[Records drawn from a dataset]
+--

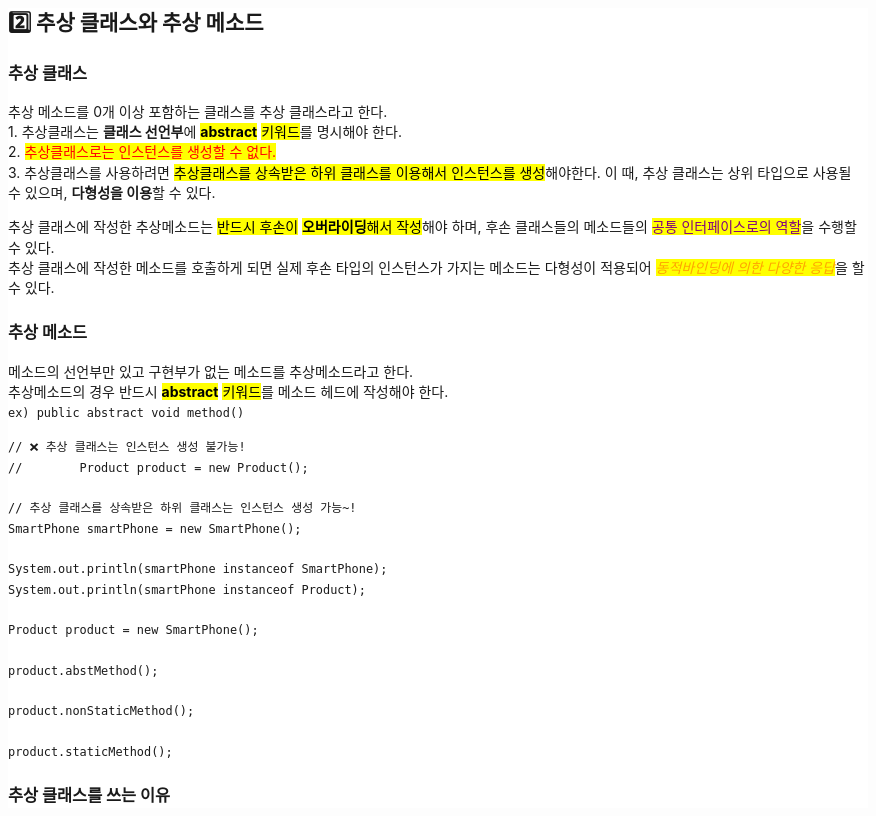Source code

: ## 2️⃣ 추상 클래스와 추상 메소드

### 추상 클래스

추상 메소드를 0개 이상 포함하는 클래스를 추상 클래스라고 한다.
\
1\. 추상클래스는 **클래스 선언부**에 <mark style="background-color:yellow;">**abstract**</mark> <mark style="background-color:yellow;"></mark><mark style="background-color:yellow;">키워드</mark>를 명시해야 한다.
\
2\. <mark style="color:red;">추상클래스로는 인스턴스를 생성할 수 없다.</mark>
\
3\. 추상클래스를 사용하려면 <mark style="background-color:yellow;">추상클래스를 상속받은 하위 클래스를 이용해서 인스턴스를 생성</mark>해야한다.
&#x20;이 때, 추상 클래스는 상위 타입으로 사용될 수 있으며, **다형성을 이용**할 수 있다.

추상 클래스에 작성한 추상메소드는 <mark style="background-color:yellow;">반드시 후손이</mark> <mark style="background-color:yellow;"></mark><mark style="background-color:yellow;">**오버라이딩**</mark><mark style="background-color:yellow;">해서 작성</mark>해야 하며,
&#x20;후손 클래스들의 메소드들의 <mark style="color:purple;">공통 인터페이스로의 역할</mark>을 수행할 수 있다.
\
추상 클래스에 작성한 메소드를 호출하게 되면 실제 후손 타입의 인스턴스가 가지는 메소드는
&#x20;다형성이 적용되어 _<mark style="color:orange;">동적바인딩에 의한 다양한 응답</mark>_&#xC744; 할 수 있다.

### 추상 메소드

메소드의 선언부만 있고 구현부가 없는 메소드를 추상메소드라고 한다.
\
추상메소드의 경우 반드시 <mark style="background-color:yellow;">**abstract**</mark> <mark style="background-color:yellow;"></mark><mark style="background-color:yellow;">키워드</mark>를 메소드 헤드에 작성해야 한다.
\
`ex) public abstract void method()`

```
// ❌ 추상 클래스는 인스턴스 생성 불가능!
//        Product product = new Product();

// 추상 클래스를 상속받은 하위 클래스는 인스턴스 생성 가능~!
SmartPhone smartPhone = new SmartPhone();

System.out.println(smartPhone instanceof SmartPhone);
System.out.println(smartPhone instanceof Product);

Product product = new SmartPhone();

product.abstMethod();

product.nonStaticMethod();

product.staticMethod();
```

### 추상 클래스를 쓰는 이유
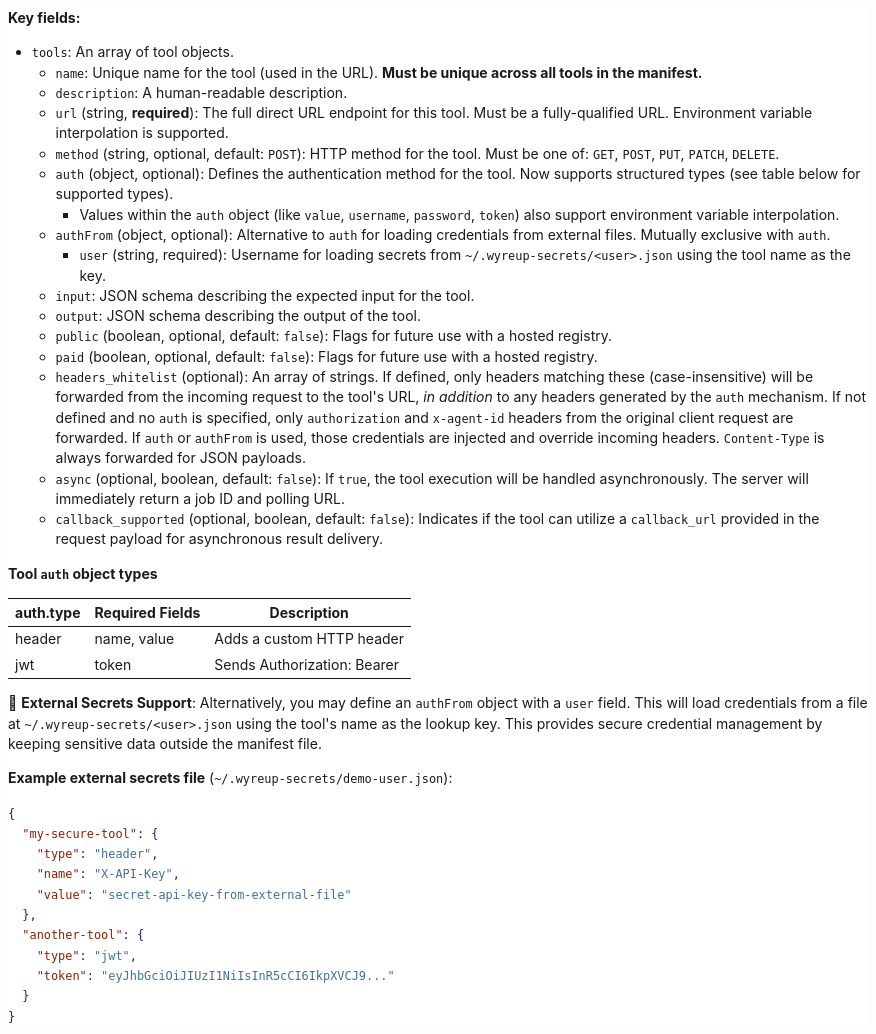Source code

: **Key fields:**

- `tools`: An array of tool objects.
  - `name`: Unique name for the tool (used in the URL). **Must be unique across all tools in the manifest.**
  - `description`: A human-readable description.
  - `url` (string, **required**): The full direct URL endpoint for this tool. Must be a fully-qualified URL. Environment variable interpolation is supported.
  - `method` (string, optional, default: `POST`): HTTP method for the tool. Must be one of: `GET`, `POST`, `PUT`, `PATCH`, `DELETE`.
  - `auth` (object, optional): Defines the authentication method for the tool. Now supports structured types (see table below for supported types).
    - Values within the `auth` object (like `value`, `username`, `password`, `token`) also support environment variable interpolation.
  - `authFrom` (object, optional): Alternative to `auth` for loading credentials from external files. Mutually exclusive with `auth`.
    - `user` (string, required): Username for loading secrets from `~/.wyreup-secrets/<user>.json` using the tool name as the key.
  - `input`: JSON schema describing the expected input for the tool.
  - `output`: JSON schema describing the output of the tool.
  - `public` (boolean, optional, default: `false`): Flags for future use with a hosted registry.
  - `paid` (boolean, optional, default: `false`): Flags for future use with a hosted registry.
  - `headers_whitelist` (optional): An array of strings. If defined, only headers matching these (case-insensitive) will be forwarded from the incoming request to the tool's URL, _in addition_ to any headers generated by the `auth` mechanism. If not defined and no `auth` is specified, only `authorization` and `x-agent-id` headers from the original client request are forwarded. If `auth` or `authFrom` is used, those credentials are injected and override incoming headers. `Content-Type` is always forwarded for JSON payloads.
  - `async` (optional, boolean, default: `false`): If `true`, the tool execution will be handled asynchronously. The server will immediately return a job ID and polling URL.
  - `callback_supported` (optional, boolean, default: `false`): Indicates if the tool can utilize a `callback_url` provided in the request payload for asynchronous result delivery.

**Tool `auth` object types**

| auth.type | Required Fields | Description                         |
| --------- | --------------- | ----------------------------------- |
| header    | name, value     | Adds a custom HTTP header           |
| jwt       | token           | Sends Authorization: Bearer <token> |

🔐 **External Secrets Support**: Alternatively, you may define an `authFrom` object with a `user` field. This will load credentials from a file at `~/.wyreup-secrets/<user>.json` using the tool's name as the lookup key. This provides secure credential management by keeping sensitive data outside the manifest file.

**Example external secrets file** (`~/.wyreup-secrets/demo-user.json`):
```json
{
  "my-secure-tool": {
    "type": "header",
    "name": "X-API-Key",
    "value": "secret-api-key-from-external-file"
  },
  "another-tool": {
    "type": "jwt",
    "token": "eyJhbGciOiJIUzI1NiIsInR5cCI6IkpXVCJ9..."
  }
}
```
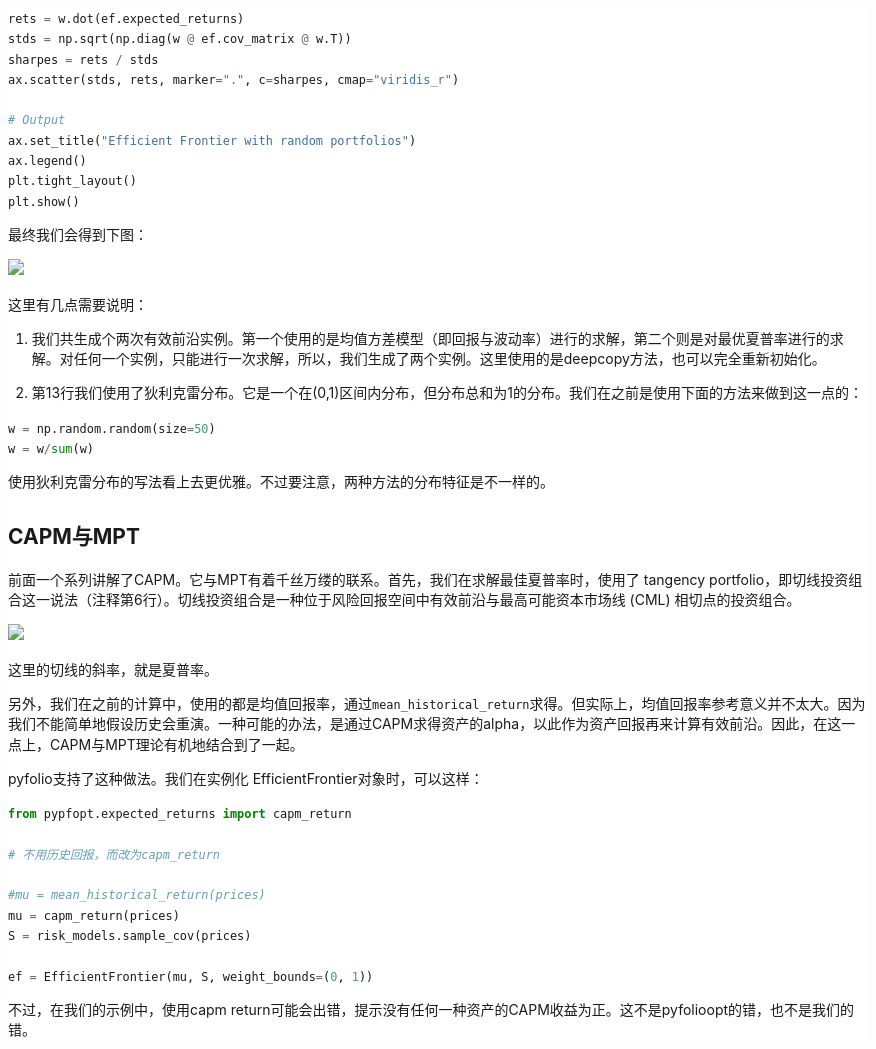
 ```python
rets = w.dot(ef.expected_returns)
stds = np.sqrt(np.diag(w @ ef.cov_matrix @ w.T))
sharpes = rets / stds
ax.scatter(stds, rets, marker=".", c=sharpes, cmap="viridis_r")

# Output
ax.set_title("Efficient Frontier with random portfolios")
ax.legend()
plt.tight_layout()
plt.show()
```

最终我们会得到下图：

![](https://images.jieyu.ai/images/2023/12/mpt_ef_with_random_port.png)

这里有几点需要说明：

1. 我们共生成个两次有效前沿实例。第一个使用的是均值方差模型（即回报与波动率）进行的求解，第二个则是对最优夏普率进行的求解。对任何一个实例，只能进行一次求解，所以，我们生成了两个实例。这里使用的是deepcopy方法，也可以完全重新初始化。

2. 第13行我们使用了狄利克雷分布。它是一个在(0,1)区间内分布，但分布总和为1的分布。我们在之前是使用下面的方法来做到这一点的：

```python
w = np.random.random(size=50)
w = w/sum(w)
```
使用狄利克雷分布的写法看上去更优雅。不过要注意，两种方法的分布特征是不一样的。

## CAPM与MPT
前面一个系列讲解了CAPM。它与MPT有着千丝万缕的联系。首先，我们在求解最佳夏普率时，使用了 tangency portfolio，即切线投资组合这一说法（注释第6行）。切线投资组合是一种位于风险回报空间中有效前沿与最高可能资本市场线 (CML) 相切点的投资组合。

![](https://images.jieyu.ai/images/2023/12/mpt-cml.png)

这里的切线的斜率，就是夏普率。

另外，我们在之前的计算中，使用的都是均值回报率，通过`mean_historical_return`求得。但实际上，均值回报率参考意义并不太大。因为我们不能简单地假设历史会重演。一种可能的办法，是通过CAPM求得资产的alpha，以此作为资产回报再来计算有效前沿。因此，在这一点上，CAPM与MPT理论有机地结合到了一起。

pyfolio支持了这种做法。我们在实例化 EfficientFrontier对象时，可以这样：

```python
from pypfopt.expected_returns import capm_return

# 不用历史回报，而改为capm_return

#mu = mean_historical_return(prices)
mu = capm_return(prices)
S = risk_models.sample_cov(prices)

ef = EfficientFrontier(mu, S, weight_bounds=(0, 1))
```

不过，在我们的示例中，使用capm return可能会出错，提示没有任何一种资产的CAPM收益为正。这不是pyfolioopt的错，也不是我们的错。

+--

→ Required action
If a line falls between the first line of the records above and the line containing "이용**할 수 있다.", inclusive, retype it exactly; leave pictures out.

→ The answer
Source code

: ## 2️⃣ 추상 클래스와 추상 메소드

### 추상 클래스

추상 메소드를 0개 이상 포함하는 클래스를 추상 클래스라고 한다.
\
1\. 추상클래스는 **클래스 선언부**에 <mark style="background-color:yellow;">**abstract**</mark> <mark style="background-color:yellow;"></mark><mark style="background-color:yellow;">키워드</mark>를 명시해야 한다.
\
2\. <mark style="color:red;">추상클래스로는 인스턴스를 생성할 수 없다.</mark>
\
3\. 추상클래스를 사용하려면 <mark style="background-color:yellow;">추상클래스를 상속받은 하위 클래스를 이용해서 인스턴스를 생성</mark>해야한다.
&#x20;이 때, 추상 클래스는 상위 타입으로 사용될 수 있으며, **다형성을 이용**할 수 있다.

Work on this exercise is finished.